TO DO ->
Wherever "down" occurs in the entries, copy the line that holds it.

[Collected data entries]
------------------------------------------------------------

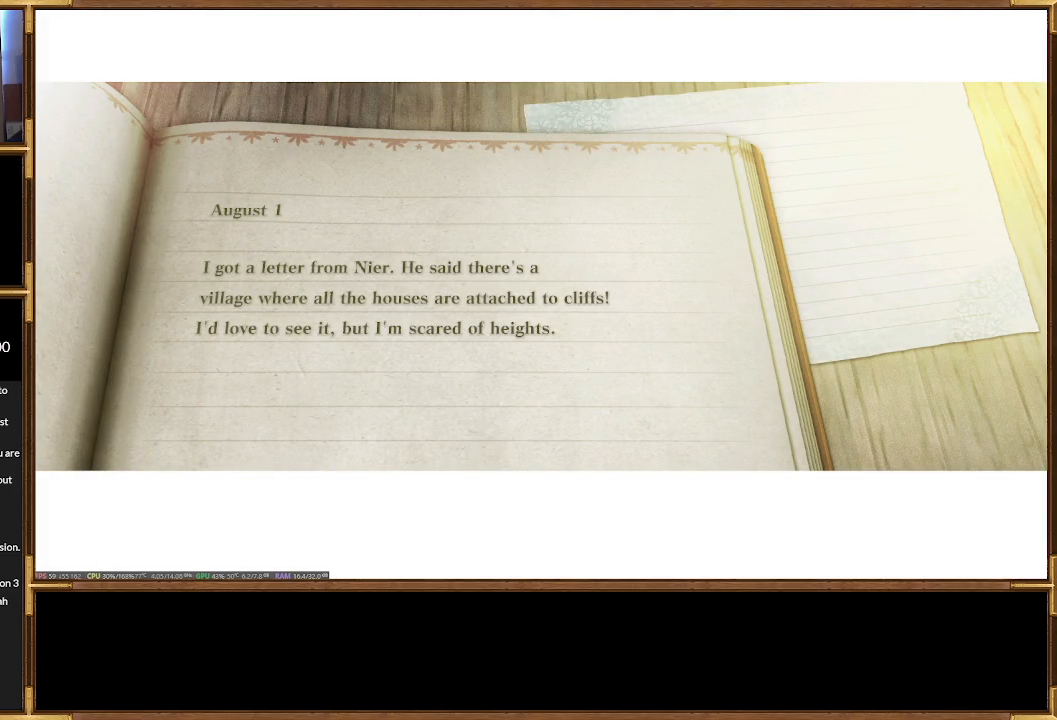
{"buttons": [], "events": []}
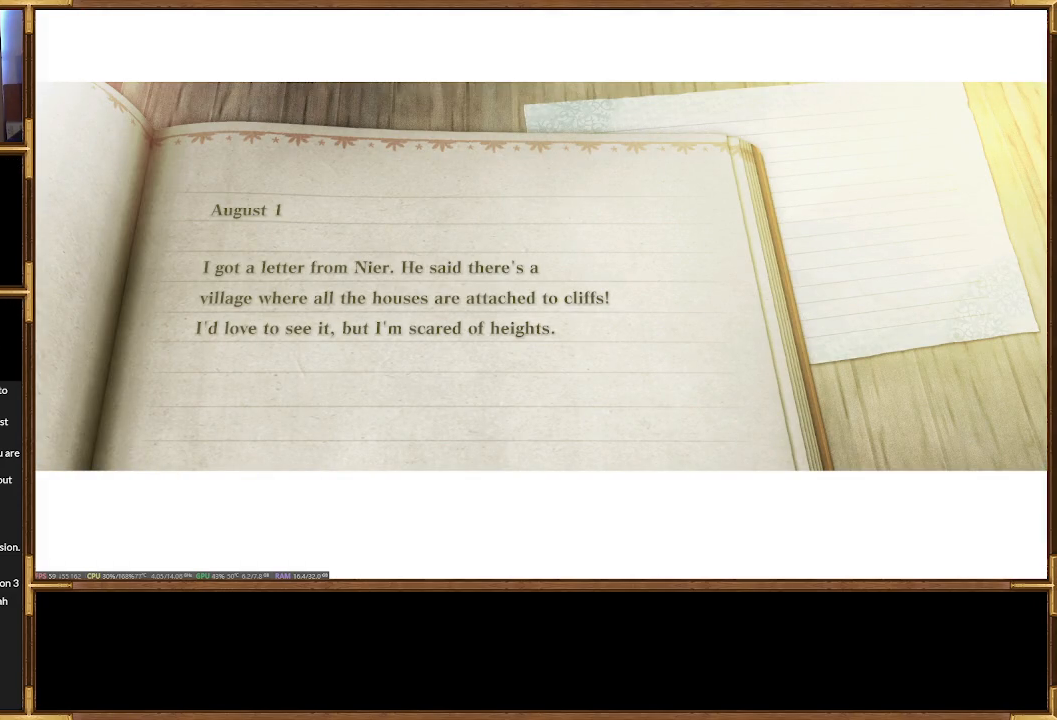
{"buttons": [], "events": [[67, "R2", "down"], [233, "R2", "up"]]}
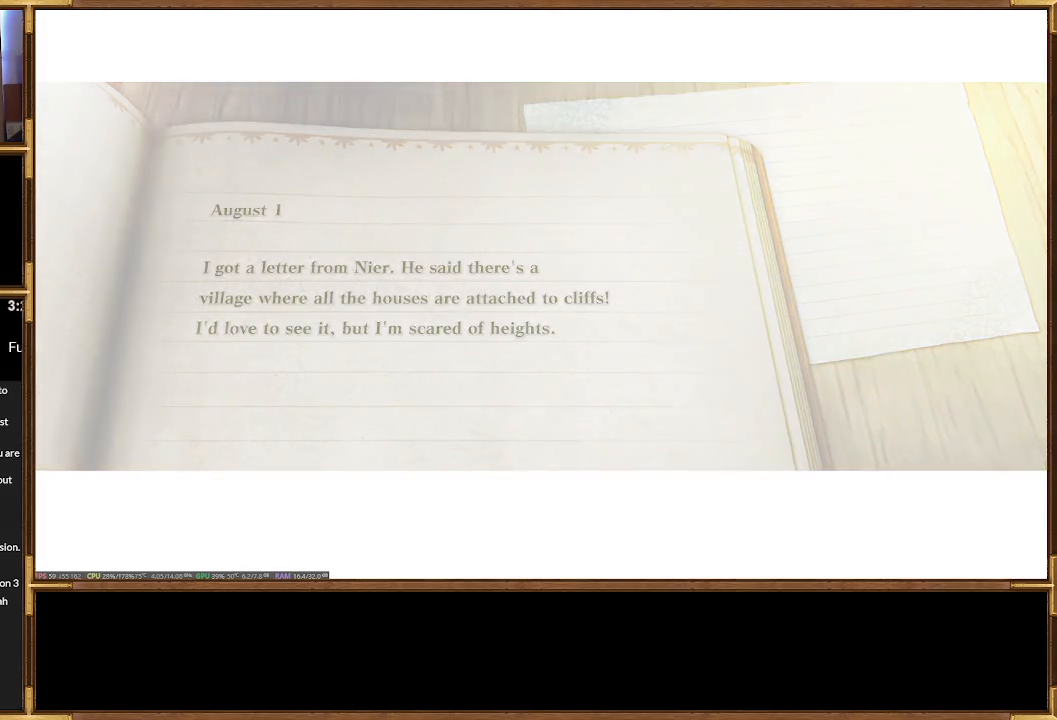
{"buttons": [], "events": []}
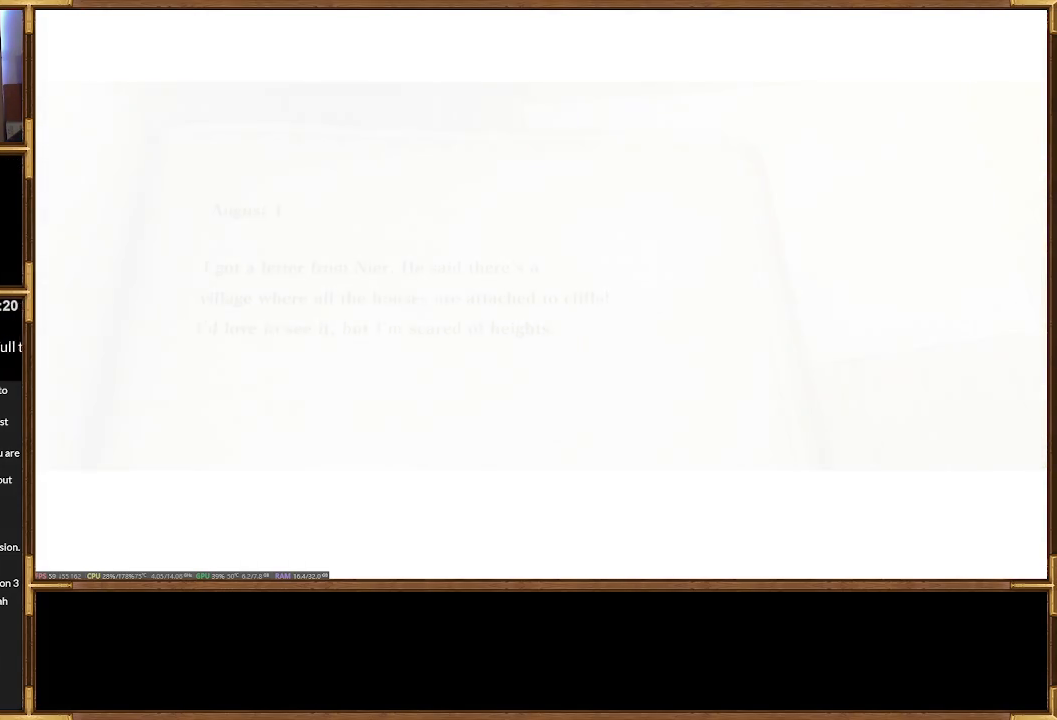
{"buttons": [], "events": []}
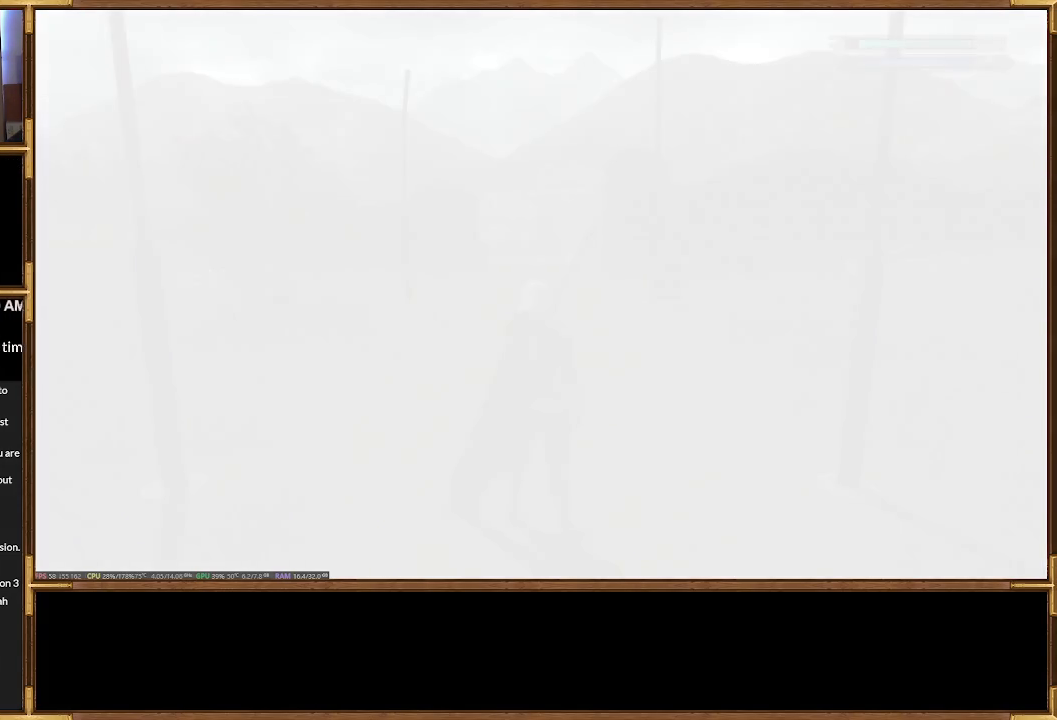
{"buttons": [], "events": []}
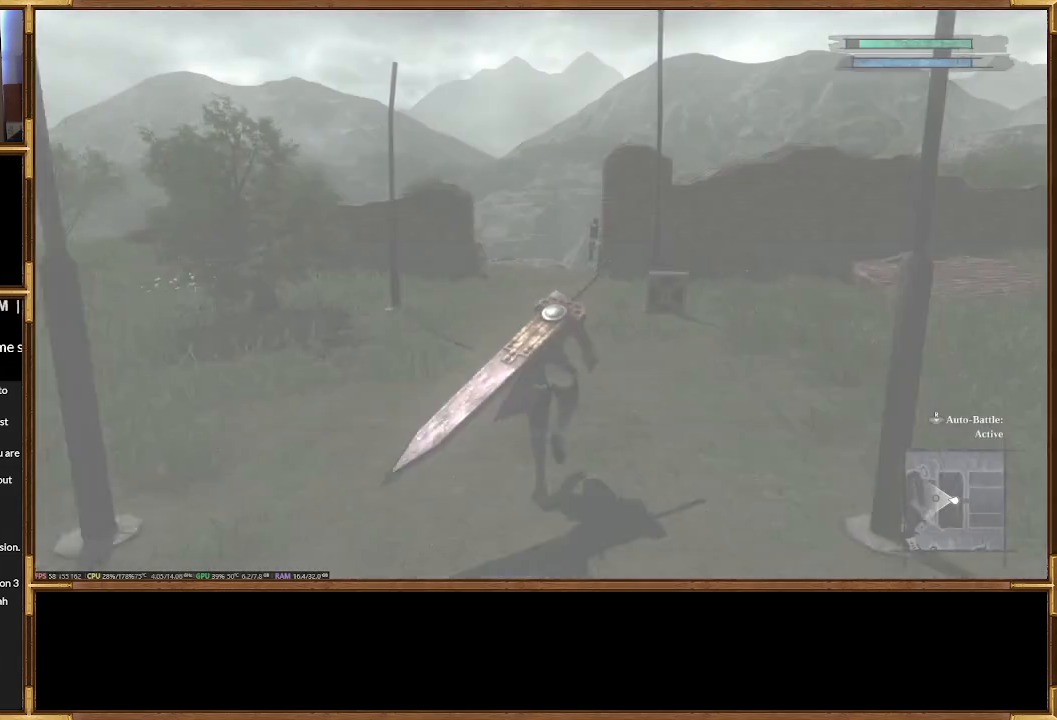
{"buttons": ["R2"], "events": [[133, "R2", "down"]]}
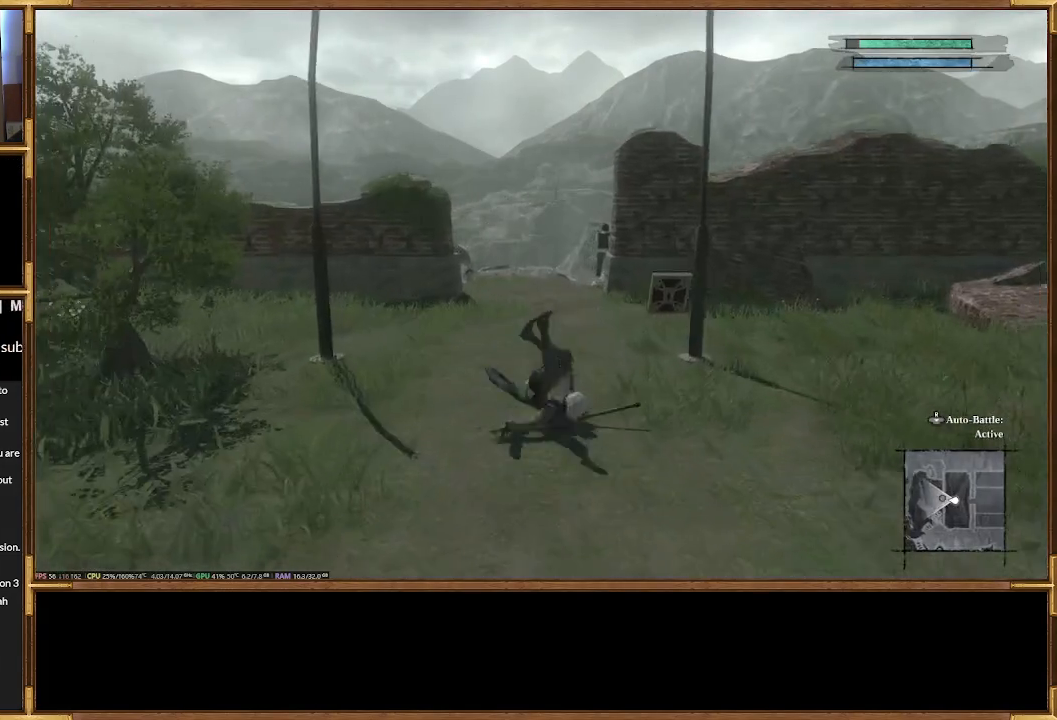
{"buttons": ["R2"], "events": []}
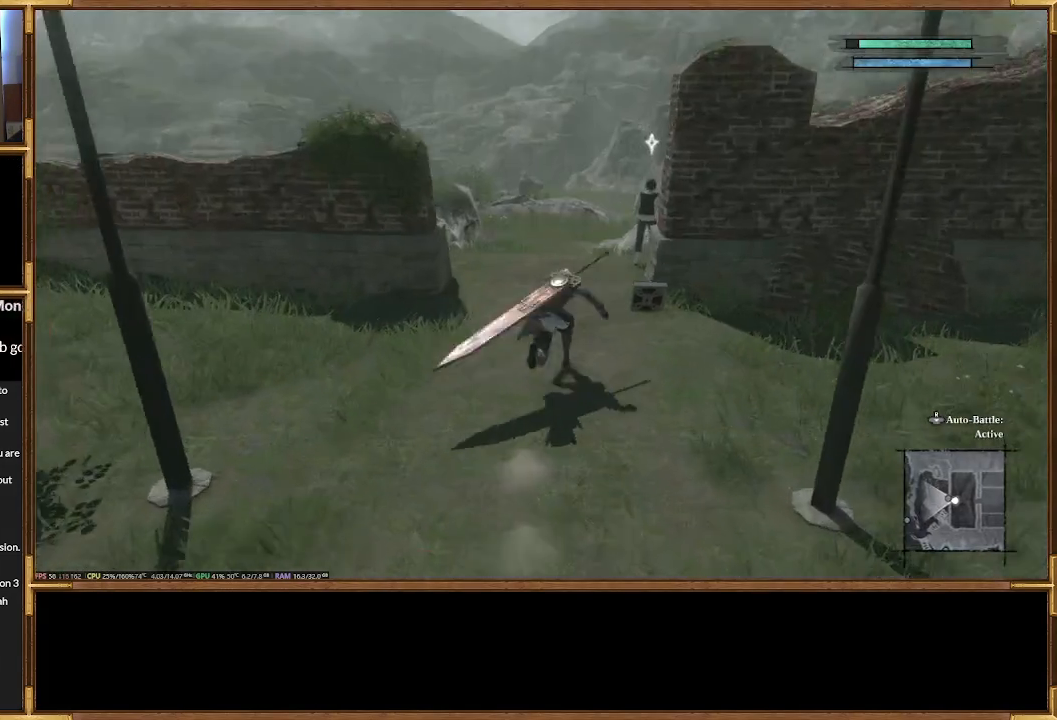
{"buttons": [], "events": [[133, "R2", "up"]]}
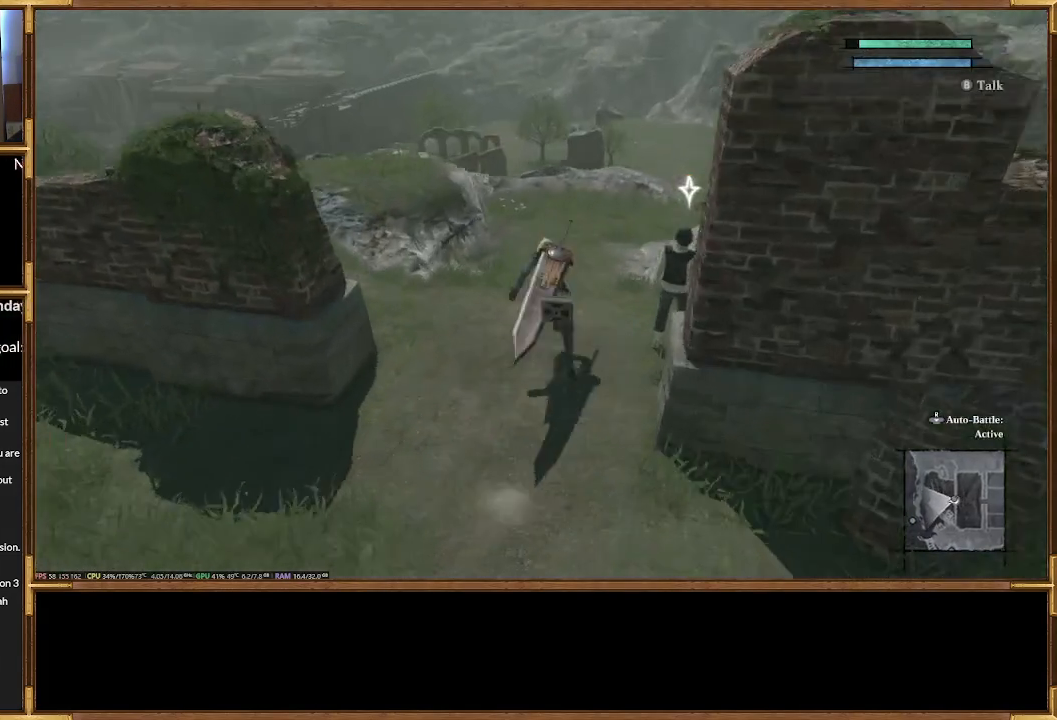
{"buttons": [], "events": []}
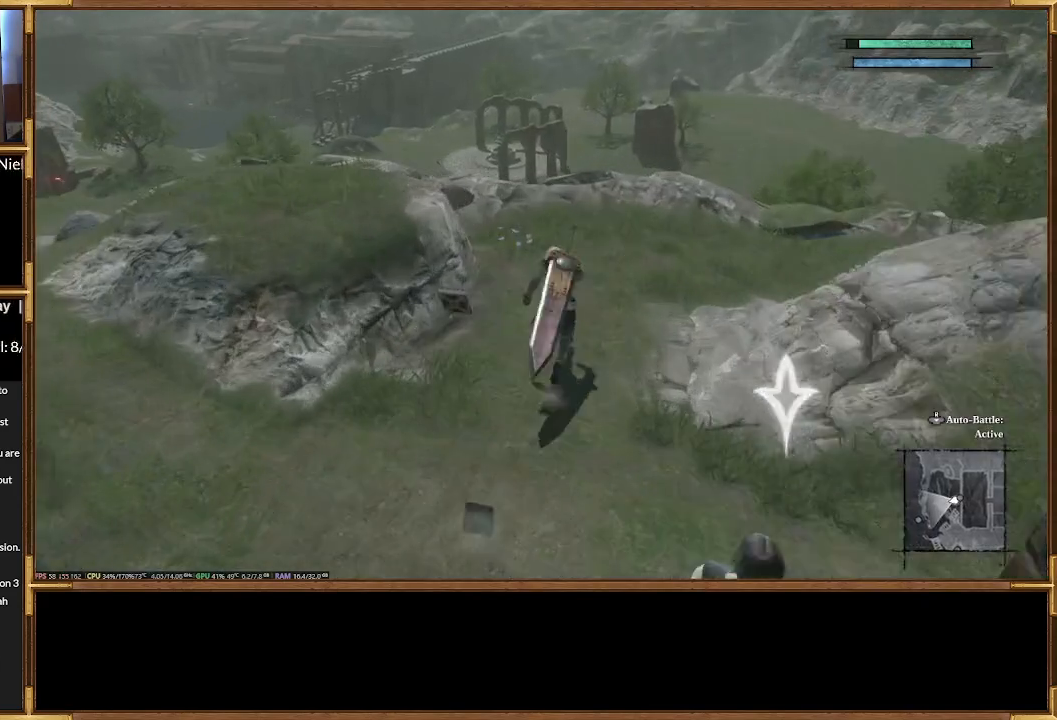
{"buttons": [], "events": []}
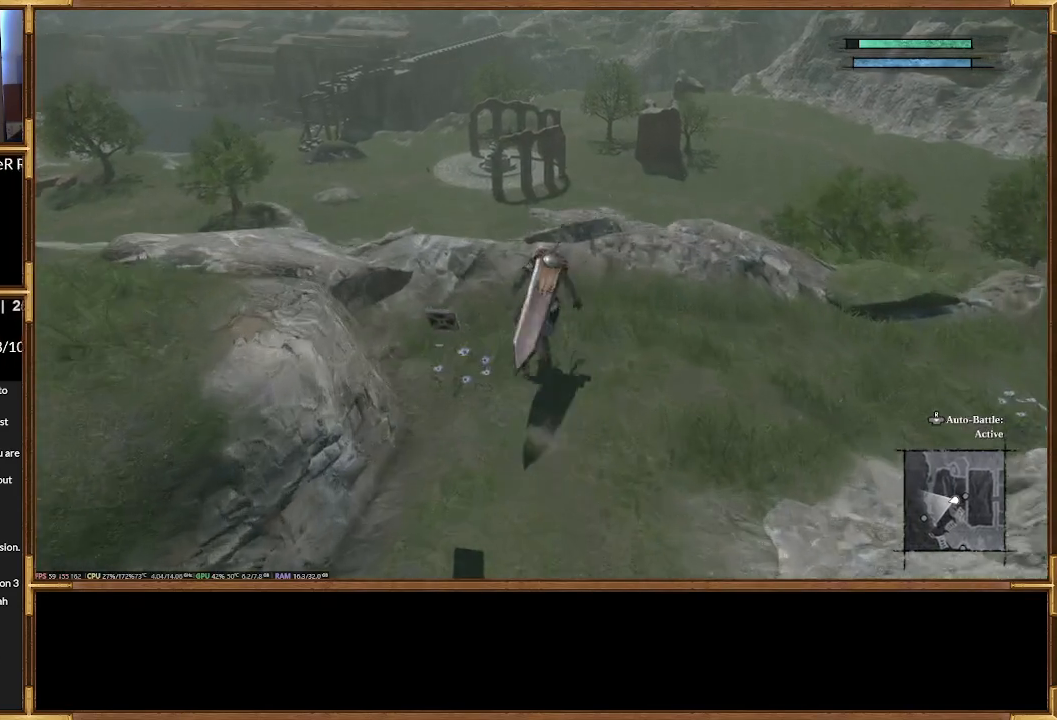
{"buttons": [], "events": []}
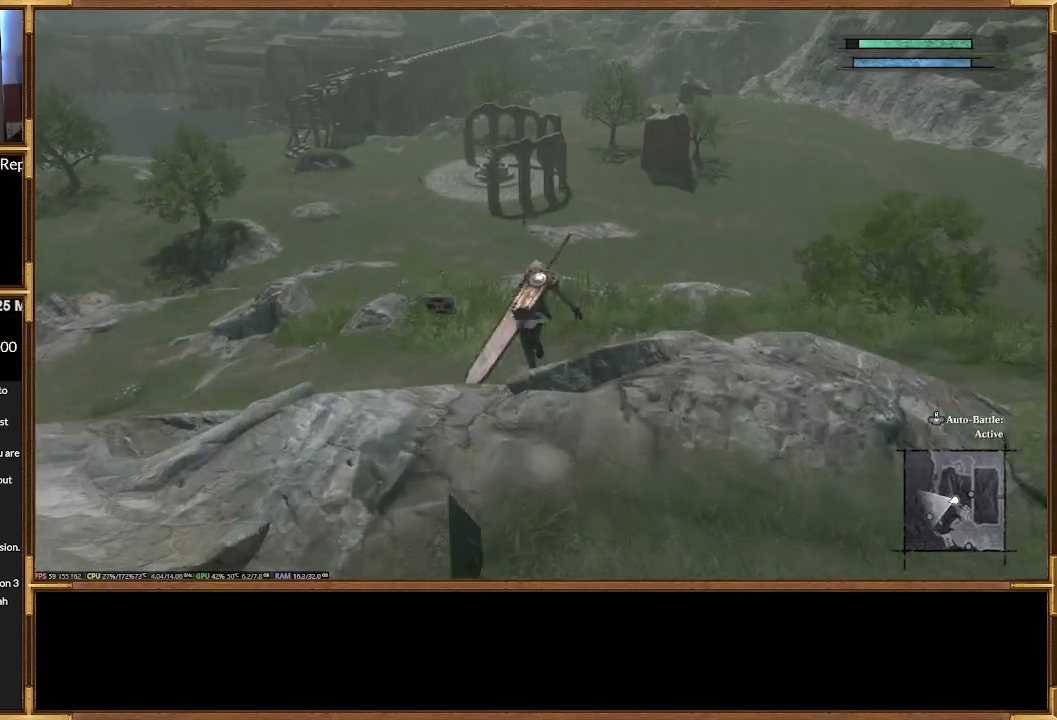
{"buttons": ["R2"], "events": [[167, "R2", "down"]]}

------------------------------------------------------------

TASK OUTPUT ->
{"buttons": [], "events": [[67, "R2", "down"], [233, "R2", "up"]]}
{"buttons": ["R2"], "events": [[133, "R2", "down"]]}
{"buttons": ["R2"], "events": [[167, "R2", "down"]]}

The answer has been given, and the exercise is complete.